▶ **WHAT NEEDS TO BE DONE**: Every line from the one that contains "419 160 1134" to the end of the material below should be output exactly, with both ends included and nothing else.

▶ **MATERIAL SUPPLIED**:
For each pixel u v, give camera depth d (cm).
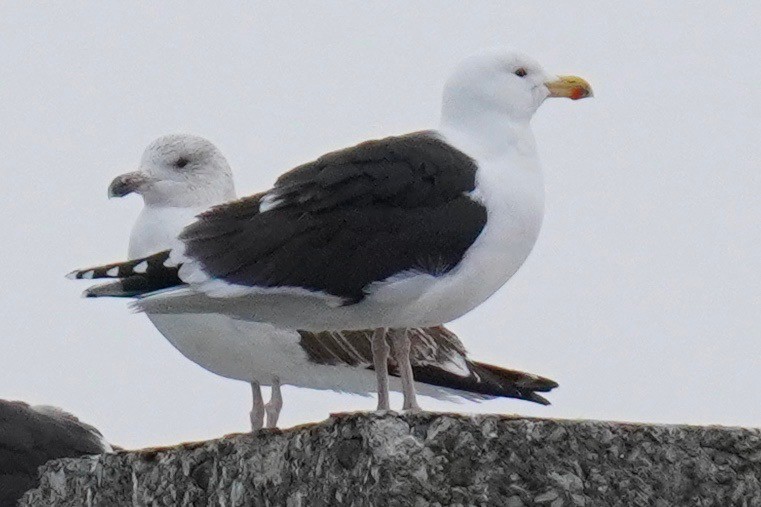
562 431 944
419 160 1134
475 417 928
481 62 1220
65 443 1320
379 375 1160
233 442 1030
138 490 1112
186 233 1103
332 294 1091
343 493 923
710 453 973
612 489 947
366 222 1099
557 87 1245
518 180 1166
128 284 1095
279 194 1106
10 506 1275
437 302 1131
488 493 920
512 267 1166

▶ **SOLUTION**:
419 160 1134
475 417 928
481 62 1220
65 443 1320
379 375 1160
233 442 1030
138 490 1112
186 233 1103
332 294 1091
343 493 923
710 453 973
612 489 947
366 222 1099
557 87 1245
518 180 1166
128 284 1095
279 194 1106
10 506 1275
437 302 1131
488 493 920
512 267 1166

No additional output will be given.